• **WHAT IS EXPECTED**: In the entries below, which lines run from the one with "überdurchschnittlichen Kursanstieg." through the one with "tumore del colon"? Repeat exactly those, both included, and no pictures.

Extracted data entries:
[Start of Attachment]

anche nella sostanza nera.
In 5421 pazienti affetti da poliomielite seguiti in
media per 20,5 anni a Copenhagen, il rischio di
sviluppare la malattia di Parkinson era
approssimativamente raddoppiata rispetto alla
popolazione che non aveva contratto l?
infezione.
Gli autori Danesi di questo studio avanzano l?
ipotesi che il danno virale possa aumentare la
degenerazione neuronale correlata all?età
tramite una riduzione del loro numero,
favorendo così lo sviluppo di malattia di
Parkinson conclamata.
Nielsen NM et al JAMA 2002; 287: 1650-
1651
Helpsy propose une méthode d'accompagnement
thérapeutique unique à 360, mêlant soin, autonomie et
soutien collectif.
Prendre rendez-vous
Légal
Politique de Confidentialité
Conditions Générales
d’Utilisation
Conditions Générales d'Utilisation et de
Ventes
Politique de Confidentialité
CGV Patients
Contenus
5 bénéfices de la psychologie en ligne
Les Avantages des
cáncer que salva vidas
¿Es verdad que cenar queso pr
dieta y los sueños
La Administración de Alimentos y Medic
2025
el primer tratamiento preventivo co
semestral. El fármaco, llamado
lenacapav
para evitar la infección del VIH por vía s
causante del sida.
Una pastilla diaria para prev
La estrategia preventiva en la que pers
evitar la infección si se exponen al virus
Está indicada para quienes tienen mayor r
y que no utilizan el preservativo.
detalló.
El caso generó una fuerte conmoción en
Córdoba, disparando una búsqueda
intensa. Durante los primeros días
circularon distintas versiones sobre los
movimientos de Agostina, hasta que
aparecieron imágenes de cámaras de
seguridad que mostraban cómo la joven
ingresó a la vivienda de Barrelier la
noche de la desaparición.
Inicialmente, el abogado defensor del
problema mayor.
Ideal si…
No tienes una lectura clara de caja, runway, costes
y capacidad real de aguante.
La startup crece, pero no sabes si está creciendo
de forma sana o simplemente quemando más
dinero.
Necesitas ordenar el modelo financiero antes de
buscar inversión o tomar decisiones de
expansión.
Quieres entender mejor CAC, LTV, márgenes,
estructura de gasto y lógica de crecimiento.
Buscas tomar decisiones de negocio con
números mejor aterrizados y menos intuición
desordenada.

[End of Attachment]
[Start of Attachment]

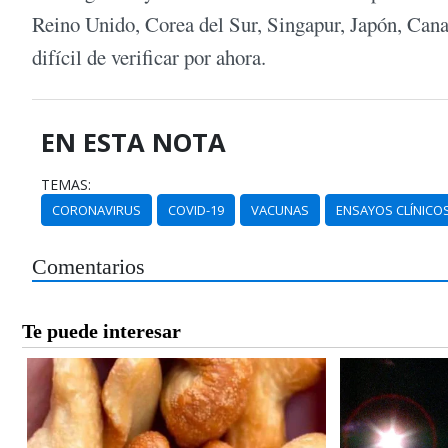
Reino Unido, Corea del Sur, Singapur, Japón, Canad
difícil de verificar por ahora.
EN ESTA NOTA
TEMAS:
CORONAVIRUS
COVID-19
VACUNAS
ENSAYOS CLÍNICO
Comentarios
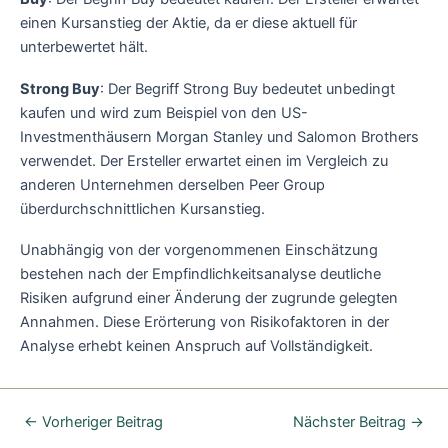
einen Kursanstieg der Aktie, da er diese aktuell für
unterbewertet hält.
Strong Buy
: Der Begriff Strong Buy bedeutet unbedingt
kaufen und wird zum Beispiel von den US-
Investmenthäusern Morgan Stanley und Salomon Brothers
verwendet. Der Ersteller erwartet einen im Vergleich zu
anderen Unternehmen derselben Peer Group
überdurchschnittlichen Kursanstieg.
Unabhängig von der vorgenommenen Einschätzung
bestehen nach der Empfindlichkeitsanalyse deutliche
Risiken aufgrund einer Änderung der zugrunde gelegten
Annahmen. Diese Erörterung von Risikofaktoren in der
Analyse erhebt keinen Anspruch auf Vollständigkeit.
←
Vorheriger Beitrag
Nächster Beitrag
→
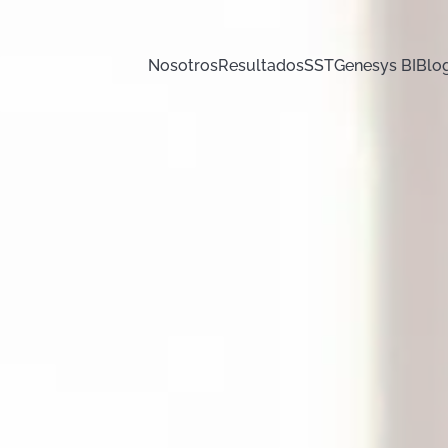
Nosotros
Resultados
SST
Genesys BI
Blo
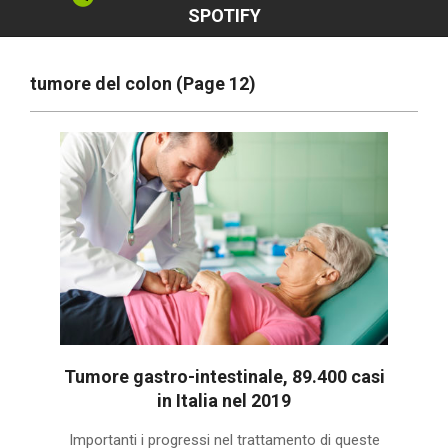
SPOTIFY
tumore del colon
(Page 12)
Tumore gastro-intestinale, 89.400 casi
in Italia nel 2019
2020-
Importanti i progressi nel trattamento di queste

[End of Attachment]

• **ANSWER TO THE PROBLEM**:
überdurchschnittlichen Kursanstieg.
Unabhängig von der vorgenommenen Einschätzung
bestehen nach der Empfindlichkeitsanalyse deutliche
Risiken aufgrund einer Änderung der zugrunde gelegten
Annahmen. Diese Erörterung von Risikofaktoren in der
Analyse erhebt keinen Anspruch auf Vollständigkeit.
←
Vorheriger Beitrag
Nächster Beitrag
→
Nosotros
Resultados
SST
Genesys BI
Blo
SPOTIFY
tumore del colon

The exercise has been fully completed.